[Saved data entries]
▼
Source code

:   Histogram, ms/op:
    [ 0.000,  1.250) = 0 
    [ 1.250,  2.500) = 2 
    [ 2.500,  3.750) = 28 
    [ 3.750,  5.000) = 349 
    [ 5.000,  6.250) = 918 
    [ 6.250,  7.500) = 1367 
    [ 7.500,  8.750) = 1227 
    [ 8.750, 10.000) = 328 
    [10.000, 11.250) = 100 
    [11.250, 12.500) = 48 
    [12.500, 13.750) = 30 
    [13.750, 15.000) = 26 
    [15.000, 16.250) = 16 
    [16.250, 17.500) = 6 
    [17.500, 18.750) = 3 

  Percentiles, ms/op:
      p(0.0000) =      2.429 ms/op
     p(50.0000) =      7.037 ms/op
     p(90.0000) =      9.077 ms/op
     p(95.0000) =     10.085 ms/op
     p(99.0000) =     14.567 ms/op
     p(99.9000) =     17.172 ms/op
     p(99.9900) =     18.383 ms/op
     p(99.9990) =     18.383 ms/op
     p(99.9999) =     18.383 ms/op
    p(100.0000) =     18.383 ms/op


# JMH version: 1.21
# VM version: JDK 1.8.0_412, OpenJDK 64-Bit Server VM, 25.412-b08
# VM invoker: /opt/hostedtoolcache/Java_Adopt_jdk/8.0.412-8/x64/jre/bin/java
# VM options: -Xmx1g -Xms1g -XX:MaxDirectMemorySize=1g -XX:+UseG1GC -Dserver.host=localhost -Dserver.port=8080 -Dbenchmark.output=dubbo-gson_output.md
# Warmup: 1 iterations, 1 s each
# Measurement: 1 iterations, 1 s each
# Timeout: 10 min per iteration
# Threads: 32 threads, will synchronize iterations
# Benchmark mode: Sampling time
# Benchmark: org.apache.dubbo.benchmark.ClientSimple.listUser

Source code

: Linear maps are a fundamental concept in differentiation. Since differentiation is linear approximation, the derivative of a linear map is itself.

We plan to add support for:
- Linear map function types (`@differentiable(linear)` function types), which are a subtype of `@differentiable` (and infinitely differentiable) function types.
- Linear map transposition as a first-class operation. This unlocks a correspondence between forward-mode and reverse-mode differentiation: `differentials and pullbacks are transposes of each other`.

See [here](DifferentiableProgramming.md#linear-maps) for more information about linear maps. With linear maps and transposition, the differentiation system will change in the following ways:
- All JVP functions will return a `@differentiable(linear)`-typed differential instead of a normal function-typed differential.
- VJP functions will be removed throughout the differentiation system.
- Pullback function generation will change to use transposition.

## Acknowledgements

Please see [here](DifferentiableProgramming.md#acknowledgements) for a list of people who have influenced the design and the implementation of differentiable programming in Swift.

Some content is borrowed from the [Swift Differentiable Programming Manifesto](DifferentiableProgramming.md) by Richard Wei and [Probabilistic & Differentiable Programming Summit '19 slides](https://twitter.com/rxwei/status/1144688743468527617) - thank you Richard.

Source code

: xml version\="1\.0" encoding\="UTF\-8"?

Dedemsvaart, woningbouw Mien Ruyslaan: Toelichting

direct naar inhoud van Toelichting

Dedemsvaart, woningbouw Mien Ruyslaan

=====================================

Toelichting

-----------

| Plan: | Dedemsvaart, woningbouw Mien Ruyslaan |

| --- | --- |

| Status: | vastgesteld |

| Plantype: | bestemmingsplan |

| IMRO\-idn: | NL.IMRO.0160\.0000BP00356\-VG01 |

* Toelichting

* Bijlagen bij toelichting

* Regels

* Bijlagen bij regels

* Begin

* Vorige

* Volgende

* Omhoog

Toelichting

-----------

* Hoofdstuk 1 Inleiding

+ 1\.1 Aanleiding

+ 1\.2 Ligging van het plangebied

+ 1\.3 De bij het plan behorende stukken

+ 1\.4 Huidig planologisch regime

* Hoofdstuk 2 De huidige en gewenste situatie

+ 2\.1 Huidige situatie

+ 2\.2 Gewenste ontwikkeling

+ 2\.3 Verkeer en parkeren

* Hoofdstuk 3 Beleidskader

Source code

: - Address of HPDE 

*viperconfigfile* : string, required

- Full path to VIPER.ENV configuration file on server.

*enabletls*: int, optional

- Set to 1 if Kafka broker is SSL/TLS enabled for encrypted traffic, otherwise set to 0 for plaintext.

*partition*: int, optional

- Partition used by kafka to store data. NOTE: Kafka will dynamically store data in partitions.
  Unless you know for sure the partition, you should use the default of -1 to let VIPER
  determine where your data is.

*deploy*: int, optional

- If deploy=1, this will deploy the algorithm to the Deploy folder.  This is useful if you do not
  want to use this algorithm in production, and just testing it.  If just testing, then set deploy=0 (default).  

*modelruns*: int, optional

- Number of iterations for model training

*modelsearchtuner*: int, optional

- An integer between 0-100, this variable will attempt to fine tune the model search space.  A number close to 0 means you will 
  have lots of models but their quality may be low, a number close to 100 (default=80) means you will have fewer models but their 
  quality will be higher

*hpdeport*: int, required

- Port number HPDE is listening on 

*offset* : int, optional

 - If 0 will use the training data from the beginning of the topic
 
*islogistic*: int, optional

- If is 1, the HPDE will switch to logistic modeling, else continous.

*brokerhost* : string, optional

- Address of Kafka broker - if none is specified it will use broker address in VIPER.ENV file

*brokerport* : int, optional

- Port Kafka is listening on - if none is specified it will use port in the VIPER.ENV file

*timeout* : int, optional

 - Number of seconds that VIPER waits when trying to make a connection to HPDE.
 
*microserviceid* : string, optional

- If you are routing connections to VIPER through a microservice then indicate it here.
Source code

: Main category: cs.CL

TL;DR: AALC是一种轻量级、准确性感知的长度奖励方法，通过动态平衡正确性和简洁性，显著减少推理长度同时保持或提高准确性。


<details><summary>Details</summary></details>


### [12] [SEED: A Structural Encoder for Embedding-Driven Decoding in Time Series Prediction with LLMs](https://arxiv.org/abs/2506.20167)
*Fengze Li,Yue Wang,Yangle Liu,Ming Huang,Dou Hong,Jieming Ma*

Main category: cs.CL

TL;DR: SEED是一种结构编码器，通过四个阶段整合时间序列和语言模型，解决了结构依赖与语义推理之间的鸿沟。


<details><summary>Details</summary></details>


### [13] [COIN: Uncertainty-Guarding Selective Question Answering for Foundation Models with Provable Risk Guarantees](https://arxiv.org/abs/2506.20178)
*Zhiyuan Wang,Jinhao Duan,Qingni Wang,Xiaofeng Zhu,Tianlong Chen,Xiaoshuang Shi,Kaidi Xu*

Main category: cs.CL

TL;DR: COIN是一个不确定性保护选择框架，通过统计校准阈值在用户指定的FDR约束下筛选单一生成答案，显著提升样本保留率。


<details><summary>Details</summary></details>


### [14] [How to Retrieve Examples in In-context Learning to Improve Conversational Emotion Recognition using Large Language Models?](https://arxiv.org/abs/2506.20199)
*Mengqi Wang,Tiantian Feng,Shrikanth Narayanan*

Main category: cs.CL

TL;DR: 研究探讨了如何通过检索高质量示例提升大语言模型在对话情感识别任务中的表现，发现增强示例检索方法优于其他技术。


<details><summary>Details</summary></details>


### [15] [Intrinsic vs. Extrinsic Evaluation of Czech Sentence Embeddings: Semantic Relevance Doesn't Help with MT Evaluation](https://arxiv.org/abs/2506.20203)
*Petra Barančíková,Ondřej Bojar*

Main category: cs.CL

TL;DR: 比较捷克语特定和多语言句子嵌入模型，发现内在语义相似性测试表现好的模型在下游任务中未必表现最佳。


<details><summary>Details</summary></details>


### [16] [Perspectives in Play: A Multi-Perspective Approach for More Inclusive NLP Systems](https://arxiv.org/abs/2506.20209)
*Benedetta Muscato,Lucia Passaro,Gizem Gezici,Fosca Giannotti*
▲
- _PROBLEM REQUIREMENTS_:
Copy the stretch of saved data entries from the line containing "en gewenste situatie" through the line containing "want to use", reproducing each line precisely.

- _RESPONSE AREA_:
* Hoofdstuk 2 De huidige en gewenste situatie

+ 2\.1 Huidige situatie

+ 2\.2 Gewenste ontwikkeling

+ 2\.3 Verkeer en parkeren

* Hoofdstuk 3 Beleidskader

Source code

: - Address of HPDE 

*viperconfigfile* : string, required

- Full path to VIPER.ENV configuration file on server.

*enabletls*: int, optional

- Set to 1 if Kafka broker is SSL/TLS enabled for encrypted traffic, otherwise set to 0 for plaintext.

*partition*: int, optional

- Partition used by kafka to store data. NOTE: Kafka will dynamically store data in partitions.
  Unless you know for sure the partition, you should use the default of -1 to let VIPER
  determine where your data is.

*deploy*: int, optional

- If deploy=1, this will deploy the algorithm to the Deploy folder.  This is useful if you do not
  want to use this algorithm in production, and just testing it.  If just testing, then set deploy=0 (default).  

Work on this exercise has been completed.